Here are some signs that your mother is asking too much of you:
-You would describe your mom as “needy”, “clingy”, “overbearing”, "smothering", or “demanding”
-You feel more like the adult, while your mother sometimes feels like a child
-She asks or demands that you help her with chores or finances too often
-You feel obliged to be “on-call” almost all the time in case she wants to talk, text, hang out with you, or lean on you for support
-You feel guilty when you try to end a call with her, when you decline plans with her, when you chose to spend time with friends and partners instead, etc.
-You frequently find yourself comforting your mom, giving her advice, listening to her problems and worries
-She shares things with you that you’re uncomfortable with or overwhelmed by. For example, her marital complaints or her financial problems
-She is persistent or guilt-trips you when you don’t reply to her calls/texts quickly enough
-Your mom rarely asks how you are, or if she does, she doesn’t seem to pay much attention to the answer
-Sometimes she cries to you and it feels dramatic or even manipulative
-You have chronic or persistent anxiety and feelings of guilt
-You talk to, visit, or help your mom most often out of a sense of obligation rather than a truly desiring or enjoying the contact
Why is this happening?
Enmeshment can develop for a number of reasons. Sometimes it comes from your mother's expectations of how a mother-child relationship should be, based on her experiences in her own family. Often an enmeshed mother is relying on her child to meet important social and emotional needs because her marriage and other adult relationships are problematic or absent. And some enmeshed mothers have longstanding, maladaptive personality traits - or even full-blown personality disorders.
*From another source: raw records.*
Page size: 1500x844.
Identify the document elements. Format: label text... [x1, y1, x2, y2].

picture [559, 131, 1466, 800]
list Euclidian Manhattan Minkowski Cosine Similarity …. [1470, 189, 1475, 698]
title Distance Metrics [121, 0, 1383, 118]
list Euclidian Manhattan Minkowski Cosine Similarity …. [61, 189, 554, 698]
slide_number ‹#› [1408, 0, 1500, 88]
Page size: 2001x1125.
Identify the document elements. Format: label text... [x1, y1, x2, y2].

Your family system was at heightened risk for developing this enmeshed mother-child dynamic if one or more of the following happened:
-Your mother was extremely close with her own mother into adulthood (note: a person who was very distant with her own parents may overcompensate and smother her children)
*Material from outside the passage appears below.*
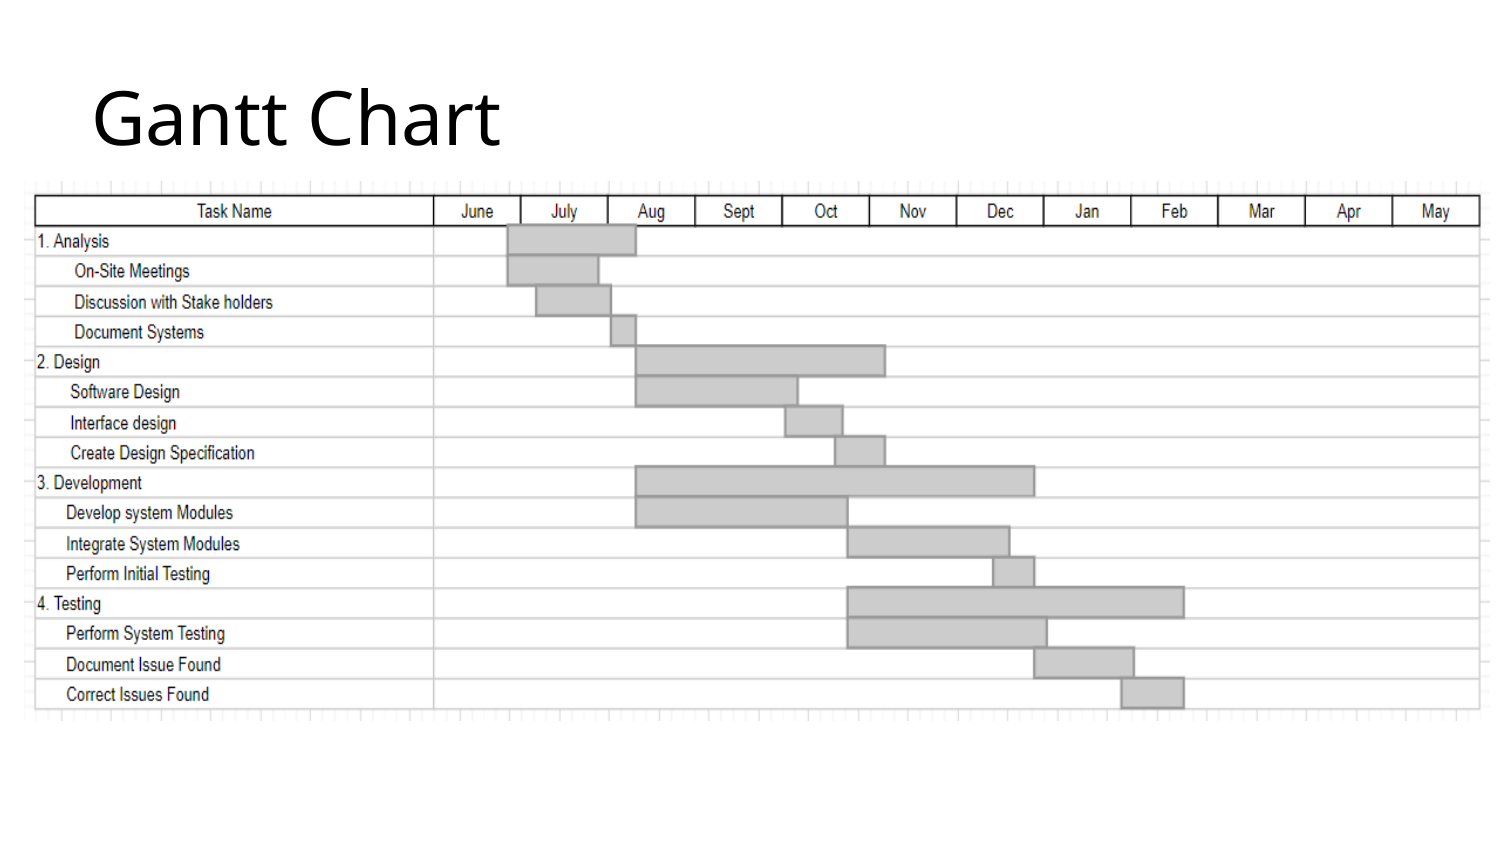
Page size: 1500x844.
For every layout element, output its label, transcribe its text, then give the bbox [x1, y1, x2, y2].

picture [24, 181, 1490, 721]
title Gantt Chart [76, 55, 1341, 180]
-One parent died prematurely
-Your parents separated or divorced
-A parent was emotionally and/or physically absent (due to serious illness, workaholism, addiction, depression, affairs, etc.)
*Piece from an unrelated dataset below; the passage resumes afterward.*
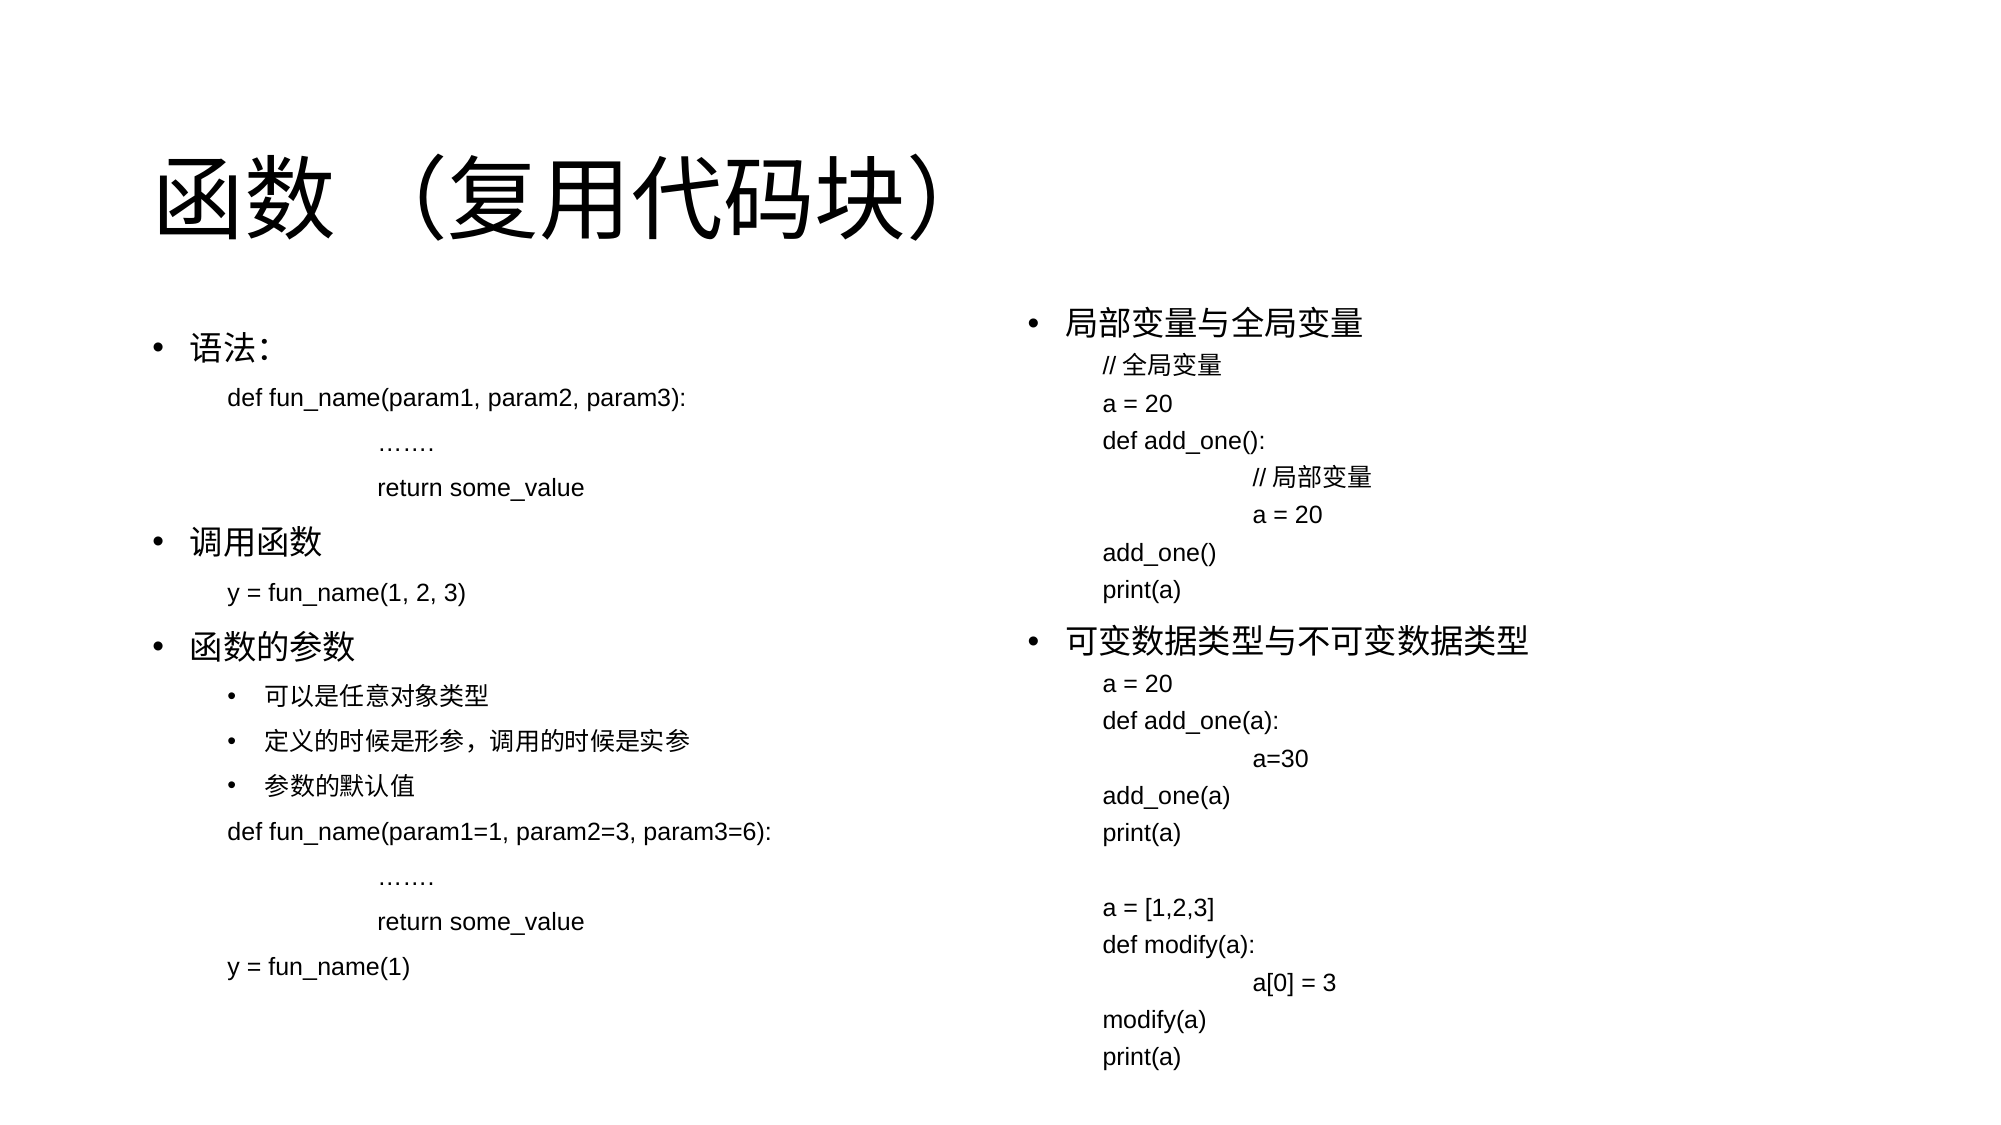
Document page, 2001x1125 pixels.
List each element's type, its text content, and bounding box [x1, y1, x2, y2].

-Your father was physically or otherwise abusive to your mom
-Either parent abused alcohol, pills, or drugs
-Your mother was raised in a dysfunctional family
-Your mother displays narcissistic or borderline personality traits
With some effort, we can bring compassion to a parent who displays frustrating or even abusive behaviors. But this is not the same as accepting it or resigning yourself to a life of this dynamic. You have every right to assert your need for space. A good psychotherapist can support you in making chages in the ways you interact with your mother so that you can breathe.